• Work required:
Copy each of the lines below word for word, without the pictures.
********************
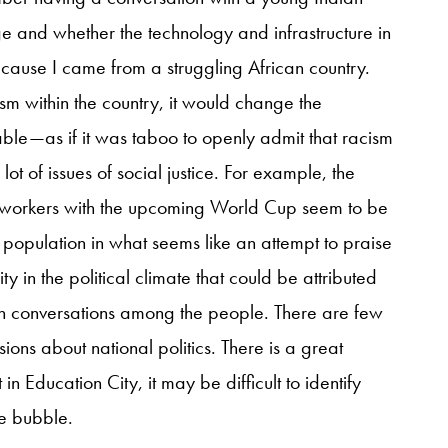
ge and whether the technology and infrastructure in
use I came from a struggling African country.
sm within the country, it would change the
e—as if it was taboo to openly admit that racism
 lot of issues of social justice. For example, the
t workers with the upcoming World Cup seem to be
 population in what seems like an attempt to praise
ity in the political climate that could be attributed
n conversations among the people. There are few
ions about national politics. There is a great
 Education City, it may be difficult to identify
fe bubble.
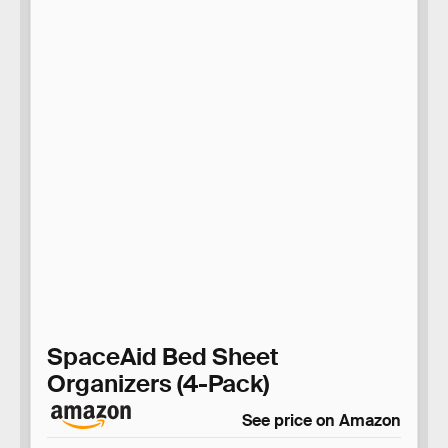
SpaceAid Bed Sheet
Organizers (4-Pack)
See price on Amazon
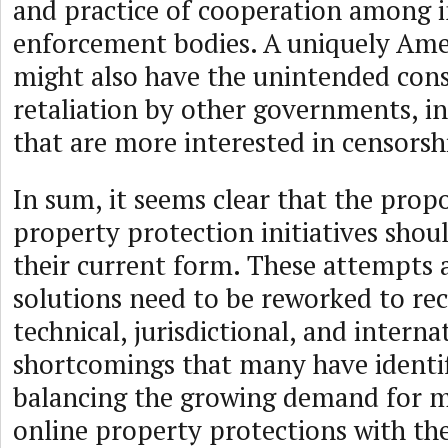
and practice of cooperation among i
enforcement bodies. A uniquely Am
might also have the unintended con
retaliation by other governments, i
that are more interested in censorsh
In sum, it seems clear that the prop
property protection initiatives shou
their current form. These attempts a
solutions need to be reworked to rec
technical, jurisdictional, and interna
shortcomings that many have identif
balancing the growing demand for m
online property protections with the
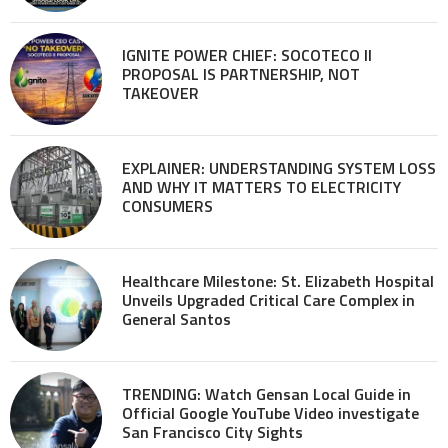
IGNITE POWER CHIEF: SOCOTECO II
PROPOSAL IS PARTNERSHIP, NOT
TAKEOVER
EXPLAINER: UNDERSTANDING SYSTEM LOSS
AND WHY IT MATTERS TO ELECTRICITY
CONSUMERS
Healthcare Milestone: St. Elizabeth Hospital
Unveils Upgraded Critical Care Complex in
General Santos
TRENDING: Watch Gensan Local Guide in
Official Google YouTube Video investigate
San Francisco City Sights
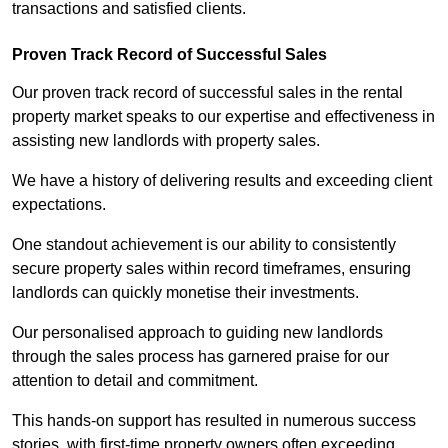
transactions and satisfied clients.
Proven Track Record of Successful Sales
Our proven track record of successful sales in the rental
property market speaks to our expertise and effectiveness in
assisting new landlords with property sales.
We have a history of delivering results and exceeding client
expectations.
One standout achievement is our ability to consistently
secure property sales within record timeframes, ensuring
landlords can quickly monetise their investments.
Our personalised approach to guiding new landlords
through the sales process has garnered praise for our
attention to detail and commitment.
This hands-on support has resulted in numerous success
stories, with first-time property owners often exceeding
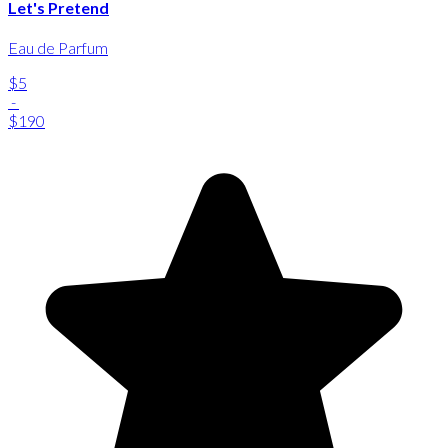
Let's Pretend
Eau de Parfum
$5
-
$190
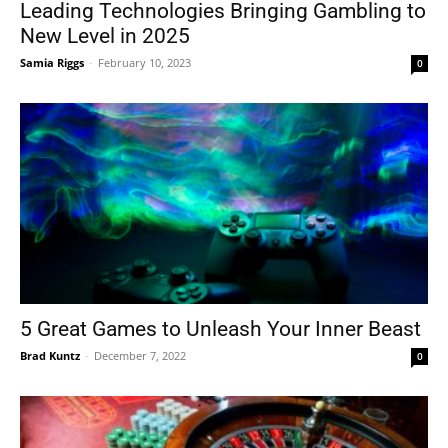
Leading Technologies Bringing Gambling to
New Level in 2025
Samia Riggs
-
February 10, 2023
0
5 Great Games to Unleash Your Inner Beast
Brad Kuntz
-
December 7, 2022
0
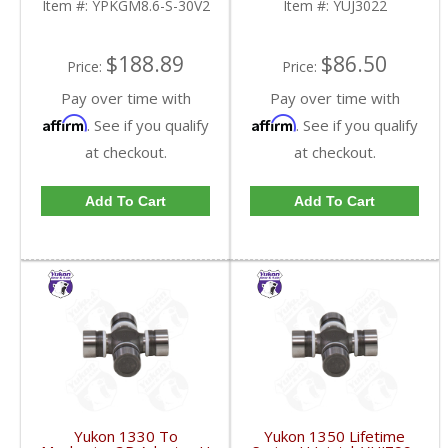
Item #:
YPKGM8.6-S-30V2
Item #:
YUJ3022
FDHC
$188.89
$86.50
Price:
Price:
Pay over time with
Pay over time with
Affirm
Affirm
. See if you qualify
. See if you qualify
at checkout.
at checkout.
Add To Cart
Add To Cart
Yukon 1330 To
Yukon 1350 Lifetime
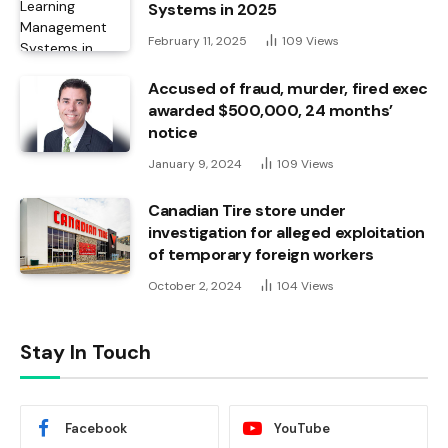
Systems in 2025
February 11, 2025
109
Views
Accused of fraud, murder, fired exec
awarded $500,000, 24 months’
notice
January 9, 2024
109
Views
Canadian Tire store under
investigation for alleged exploitation
of temporary foreign workers
October 2, 2024
104
Views
Stay In Touch
Facebook
YouTube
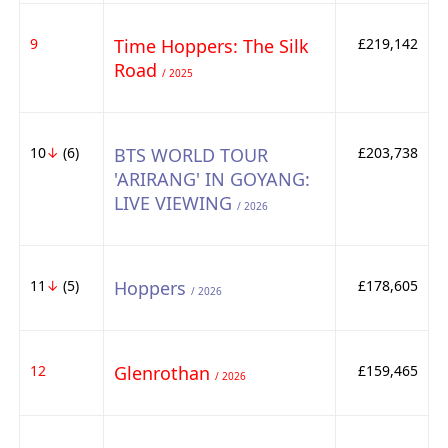
9
Time Hoppers: The Silk
£219,142
Road
/ 2025
10
↓
(6)
BTS WORLD TOUR
£203,738
'ARIRANG' IN GOYANG:
LIVE VIEWING
/ 2026
11
↓
(5)
Hoppers
£178,605
/ 2026
12
Glenrothan
£159,465
/ 2026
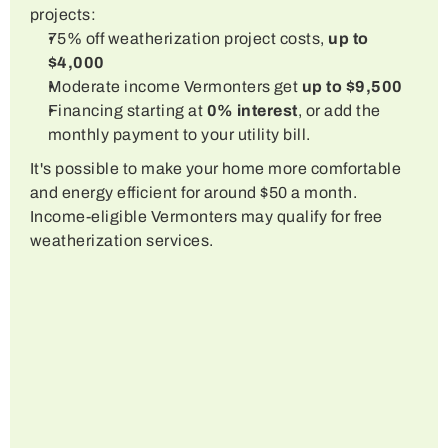
projects:
75% off weatherization project costs, 
up to 
$4,000
Moderate income Vermonters get 
up to $9,500
Financing starting at 
0% interest
, or add the 
monthly payment to your utility bill.
It's possible to make your home more comfortable 
and energy efficient for around $50 a month.  
Income-eligible Vermonters may qualify for free 
weatherization services.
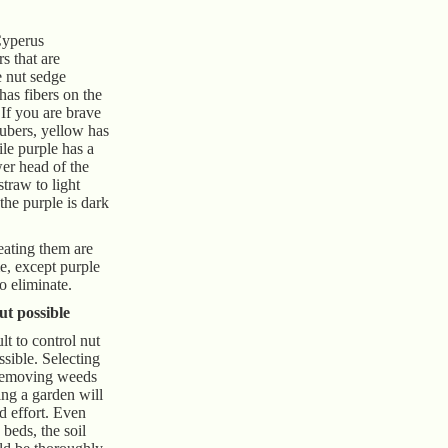
Cyperus
s that are
 nut sedge
has fibers on the
 If you are brave
tubers, yellow has
le purple has a
wer head of the
straw to light
the purple is dark
eating them are
e, except purple
o eliminate.
but possible
ult to control nut
ssible. Selecting
 removing weeds
ing a garden will
nd effort. Even
beds, the soil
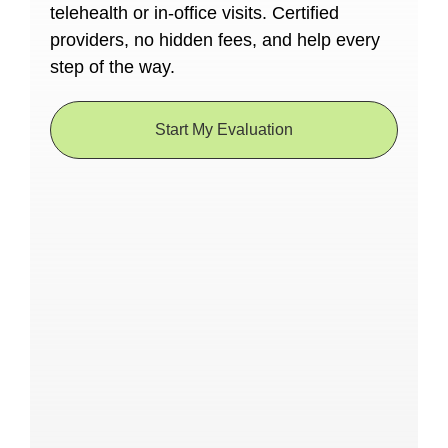
telehealth or in-office visits. Certified
providers, no hidden fees, and help every
step of the way.
Start My Evaluation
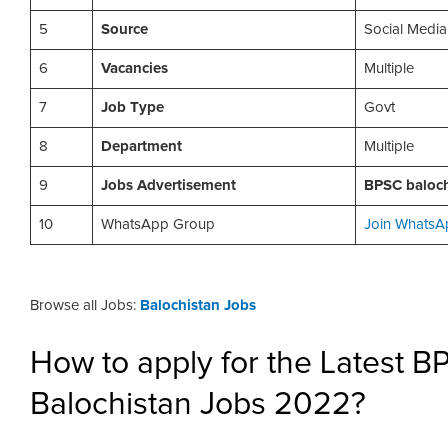
5
Source
Social Media
6
Vacancies
Multiple
7
Job Type
Govt
8
Department
Multiple
9
Jobs Advertisement
BPSC baloch
10
WhatsApp Group
Join WhatsA
Browse all Jobs:
Balochistan Jobs
How to apply for the Latest 
Balochistan Jobs 2022?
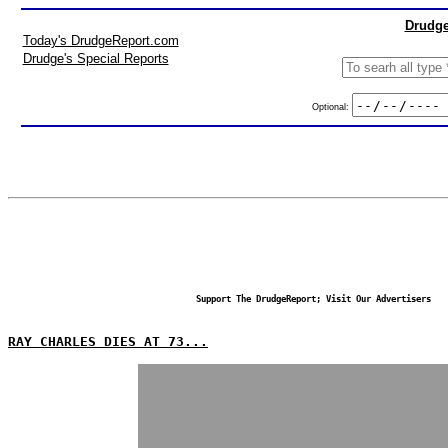
Drudge
Today's DrudgeReport.com
Drudge's Special Reports
Optional:
Support The DrudgeReport; Visit Our Advertisers
RAY CHARLES DIES AT 73...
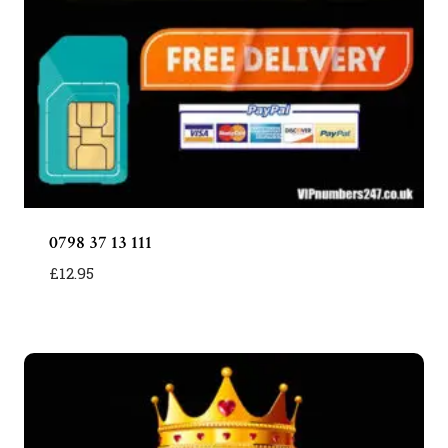
0798 37 13 111
£
12.95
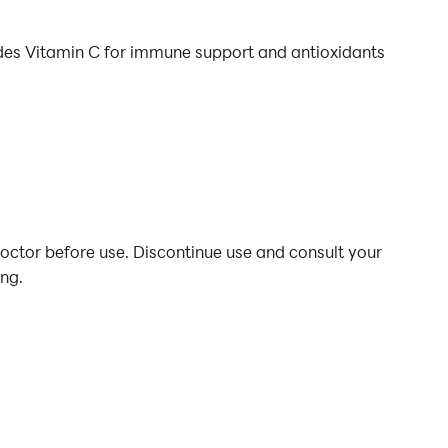
udes Vitamin C for immune support and antioxidants
doctor before use. Discontinue use and consult your
ing.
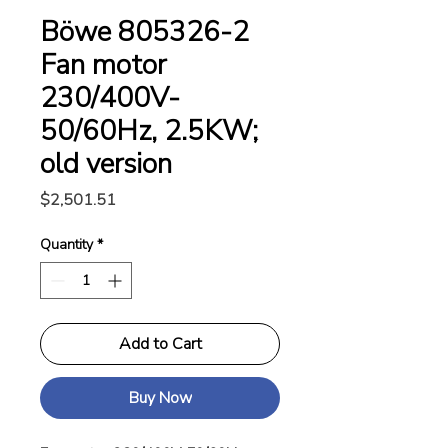
Böwe 805326-2
Fan motor
230/400V-
50/60Hz, 2.5KW;
old version
Price
$2,501.51
Quantity
*
Add to Cart
Buy Now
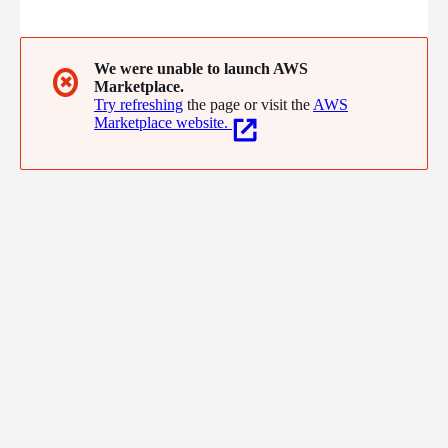
We were unable to launch AWS
✖
Marketplace.
Try refreshing
the page or visit the
AWS
Marketplace website.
********************
• Answer to this task:
ge and whether the technology and infrastructure in
use I came from a struggling African country.
sm within the country, it would change the
e—as if it was taboo to openly admit that racism
 lot of issues of social justice. For example, the
t workers with the upcoming World Cup seem to be
 population in what seems like an attempt to praise
ity in the political climate that could be attributed
n conversations among the people. There are few
ions about national politics. There is a great
 Education City, it may be difficult to identify
fe bubble.
SpaceAid Bed Sheet
Organizers (4-Pack)
See price on Amazon
and practice of cooperation among i
enforcement bodies. A uniquely Am
might also have the unintended con
retaliation by other governments, i
that are more interested in censorsh
In sum, it seems clear that the prop
property protection initiatives shou
their current form. These attempts a
solutions need to be reworked to rec
technical, jurisdictional, and interna
shortcomings that many have identif
balancing the growing demand for m
online property protections with the
IGNITE POWER CHIEF: SOCOTECO II
PROPOSAL IS PARTNERSHIP, NOT
TAKEOVER
EXPLAINER: UNDERSTANDING SYSTEM LOSS
AND WHY IT MATTERS TO ELECTRICITY
CONSUMERS
Healthcare Milestone: St. Elizabeth Hospital
Unveils Upgraded Critical Care Complex in
General Santos
TRENDING: Watch Gensan Local Guide in
Official Google YouTube Video investigate
San Francisco City Sights
transactions and satisfied clients.
Proven Track Record of Successful Sales
Our proven track record of successful sales in the rental
property market speaks to our expertise and effectiveness in
assisting new landlords with property sales.
We have a history of delivering results and exceeding client
expectations.
One standout achievement is our ability to consistently
secure property sales within record timeframes, ensuring
landlords can quickly monetise their investments.
Our personalised approach to guiding new landlords
through the sales process has garnered praise for our
attention to detail and commitment.
This hands-on support has resulted in numerous success
stories, with first-time property owners often exceeding
Let's Pretend
Eau de Parfum
$5
-
$190
Leading Technologies Bringing Gambling to
New Level in 2025
Samia Riggs
-
February 10, 2023
0
5 Great Games to Unleash Your Inner Beast
Brad Kuntz
-
December 7, 2022
0
Item #:
YPKGM8.6-S-30V2
Item #:
YUJ3022
FDHC
$188.89
$86.50
Price:
Price:
Pay over time with
Pay over time with
Affirm
Affirm
. See if you qualify
. See if you qualify
at checkout.
at checkout.
Add To Cart
Add To Cart
Yukon 1330 To
Yukon 1350 Lifetime
Systems in 2025
February 11, 2025
109
Views
Accused of fraud, murder, fired exec
awarded $500,000, 24 months’
notice
January 9, 2024
109
Views
Canadian Tire store under
investigation for alleged exploitation
of temporary foreign workers
October 2, 2024
104
Views
Stay In Touch
Facebook
YouTube
9
Time Hoppers: The Silk
£219,142
Road
/ 2025
10
↓
(6)
BTS WORLD TOUR
£203,738
'ARIRANG' IN GOYANG:
LIVE VIEWING
/ 2026
11
↓
(5)
Hoppers
£178,605
/ 2026
12
Glenrothan
£159,465
/ 2026
projects:
75% off weatherization project costs, 
up to 
$4,000
Moderate income Vermonters get 
up to $9,500
Financing starting at 
0% interest
, or add the 
monthly payment to your utility bill.
It's possible to make your home more comfortable 
and energy efficient for around $50 a month.  
Income-eligible Vermonters may qualify for free 
weatherization services.
Cyperus
s that are
 nut sedge
has fibers on the
 If you are brave
tubers, yellow has
le purple has a
wer head of the
straw to light
the purple is dark
eating them are
e, except purple
o eliminate.
but possible
ult to control nut
ssible. Selecting
 removing weeds
ing a garden will
nd effort. Even
beds, the soil
telehealth or in-office visits. Certified
providers, no hidden fees, and help every
step of the way.
Start My Evaluation
5
Source
Social Media
6
Vacancies
Multiple
7
Job Type
Govt
8
Department
Multiple
9
Jobs Advertisement
BPSC baloch
10
WhatsApp Group
Join WhatsA
Browse all Jobs:
Balochistan Jobs
How to apply for the Latest 
Balochistan Jobs 2022?
Drudge
Today's DrudgeReport.com
Drudge's Special Reports
Optional:
Support The DrudgeReport; Visit Our Advertisers
RAY CHARLES DIES AT 73...
0798 37 13 111
£
12.95
udes Vitamin C for immune support and antioxidants
doctor before use. Discontinue use and consult your
ing.
Böwe 805326-2
Fan motor
230/400V-
50/60Hz, 2.5KW;
old version
Price
$2,501.51
Quantity
*
Add to Cart
Buy Now
We were unable to launch AWS
✖
Marketplace.
Try refreshing
the page or visit the
AWS
Marketplace website.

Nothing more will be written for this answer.